Het LIGO-Virgo meetnetwerk voor zwaartekrachtsgolven heeft voor het eerst waargenomen dat uit een paar uitzonderlijk zware botsende neutronensterren mogelijk een zwart gat is ontstaan. Dat komt naar voren uit een nieuwe analyse van de zwaartekrachtsgolf die op 25 april 2019 werd opgevangen door het netwerk. Het is de tweede keer ooit dat LIGO-Virgo een signaal van botsende neutronensterren waarneemt, de meeste waargenomen ruimtetijdgolven komen van botsende zwarte gaten.
De metingen zijn op 5 januari 2020 gepresenteerd op de jaarvergadering van de American Astronomical Society AAS in Honolulu, Hawaiï, en tegelijk ingediend bij Astrophysical Journal Letters. LIGO-Virgo heeft een persverklaring en een populaire uitleg uitgegeven over de waarneming gedurende de derde meetcyclus O3 die een vol jaar duurt. Sinds april 2019 nam het netwerk tientallen zwaartekrachtsgolven waar, verreweg de meeste van botsende zwarte gaten.
‘De waarneming van nog een tweede botsende neutronendubbelster betekent dat we er daarvan meer gaan zien in de toekomst, hopelijk luider en dichterbij en met een lichtsignaal, met meer informatie dan in dit signaal’, zegt gravitatiegolfexpert en Nikhef-fysicus Chris Van Den Broeck, verbonden aan de Universiteit Utrecht.
De analyses van de zwaartekrachtsgolven van 25 april wijzen op een bijzondere astronomische gebeurtenis. Uit de trilling is af te leiden dat na de botsing een object van 3,4 zonsmassa’s kan zijn ontstaan, op een afstand van ongeveer 500 miljoen lichtjaar.
Deze 3,4 zonsmassa’s zou uitzonderlijk zwaar zijn voor een object dat is ontstaan uit twee om elkaar draaiende neutronensterren, de compacte restanten van geëxplodeerde sterren. Astronomen kennen tientallen paren neutronensterren in de Melkweg, maar altijd tot een gezamenlijke massa van hooguit 2,9 zonsmassa’s.
Experts vermoeden daarom eerder dat het bij GW190425 kan gaan om een botsing van twee ongewoon zware neutronensterren die daarna een nieuw zwart gat hebben gevormd van 3,4 zonsmassa’s. Van Den Broeck houdt daarbij wel nog een slag om de arm. ‘De massa’s in deze gebeurtenis lijken weliswaar hoog, maar de fouten marges zijn dat ook’, zegt hij.
Het Nationaal instituut voor subatomaire fysica Nikhef is partner in het Virgo-observatorium en nauw betrokken bij de analyses van de metingen.

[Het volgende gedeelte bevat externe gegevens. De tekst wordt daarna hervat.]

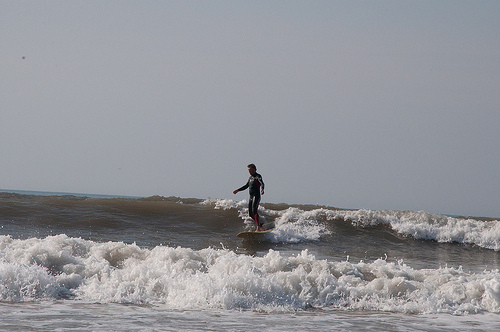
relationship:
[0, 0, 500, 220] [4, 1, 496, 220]
cloud in sky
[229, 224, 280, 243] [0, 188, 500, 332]
surfboard on water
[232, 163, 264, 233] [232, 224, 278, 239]
man on surfboard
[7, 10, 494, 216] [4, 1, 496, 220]
cloud in sky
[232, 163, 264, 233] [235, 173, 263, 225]
man wearing wetsuit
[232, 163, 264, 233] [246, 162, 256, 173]
man with black hair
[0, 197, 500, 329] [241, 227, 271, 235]
wave pushing surfboard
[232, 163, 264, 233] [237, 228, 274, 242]
man on surfboard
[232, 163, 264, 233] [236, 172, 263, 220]
man wearing wetsuit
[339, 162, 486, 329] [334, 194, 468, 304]
water from a wave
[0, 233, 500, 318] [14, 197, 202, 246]
wave in ocean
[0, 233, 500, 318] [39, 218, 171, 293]
wave in ocean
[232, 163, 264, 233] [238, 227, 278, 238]
man on surfboard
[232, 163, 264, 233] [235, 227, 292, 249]
man on surfboard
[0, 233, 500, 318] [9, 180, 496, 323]
wave crashing against ocean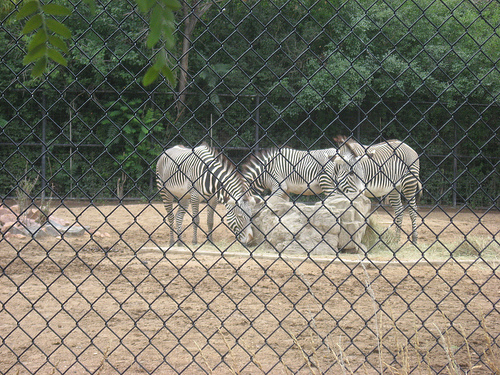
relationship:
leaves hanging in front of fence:
[12, 4, 71, 76] [7, 1, 499, 372]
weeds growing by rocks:
[9, 163, 66, 222] [9, 215, 98, 241]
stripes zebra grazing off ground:
[155, 140, 262, 248] [102, 252, 449, 327]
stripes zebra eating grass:
[155, 140, 262, 248] [403, 242, 445, 254]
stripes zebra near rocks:
[155, 140, 262, 248] [252, 193, 372, 258]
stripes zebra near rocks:
[241, 143, 340, 203] [252, 193, 372, 258]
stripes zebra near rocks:
[328, 135, 423, 246] [252, 193, 372, 258]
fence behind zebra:
[7, 1, 499, 372] [239, 136, 361, 196]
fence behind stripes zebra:
[7, 1, 499, 372] [155, 140, 262, 248]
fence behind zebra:
[7, 1, 499, 372] [357, 142, 423, 232]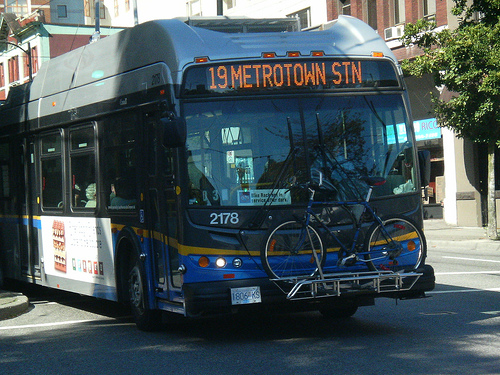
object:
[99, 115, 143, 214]
window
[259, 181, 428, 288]
bike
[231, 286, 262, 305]
numberplate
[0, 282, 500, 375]
shade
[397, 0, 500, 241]
tree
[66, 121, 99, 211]
window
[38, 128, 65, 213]
window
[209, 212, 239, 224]
number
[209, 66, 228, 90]
number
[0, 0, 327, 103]
buildings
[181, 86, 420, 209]
window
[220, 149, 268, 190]
part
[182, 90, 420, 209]
front screen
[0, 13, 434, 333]
bus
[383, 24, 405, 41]
ac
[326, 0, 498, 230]
building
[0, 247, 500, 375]
floor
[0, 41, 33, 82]
street light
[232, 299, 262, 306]
edge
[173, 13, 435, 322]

Detectoren als LIGO en Virgo meten met lasers minieme trillingen van de ruimte die ontstaan als om elkaar tollende objecten met extreme zwaartekracht op elkaar botsende en Einsteins ruimtetijd laten beven. Uit het trillingspatroon zijn veel eigenschappen van de bron en de botsing af te lezen.
De eerste neutronensterbotsing op een afstand van 140 miljoen lichtjaar werd gemeten in augustus 2017, en kort daarna ook met telescopen waargenomen als een lichtflits. Die gebeurtenis betekende de geboorte van de zogeheten multimessenger-astronomie waarbij gebeurtenissen tegelijk met verschillende technieken worden waargenomen. Uit het licht kon worden afgeleid dat bij de botsing zware elementen als goud gevormd moeten zijn.
Na de nieuwe neutronensterbotsing van 25 april 2019 op 3,5 keer zo grote afstand is geen lichtverschijnsel waargenomen door telescopen. De zwaartekrachtsgolf werd die dag vooral gemeten door het LIGO Livingstone station van het netwerk. De tweede detector in de VS in Hanford was op dat moment uit bedrijf. En voor de Virgo-detector in Pisa, Italië, was het signaal relatief zwak.
Combinatie van de waarnemingen van Hanford en Pisa wijst naar een brongebied van ongeveer eenvijfde van de hele hemel. In 2017 besloeg het zoekgebied slechts 0,04 procent van de sterrenhemel en was de afstand kleiner, waardoor het lichtsignaal tien keer helderder was.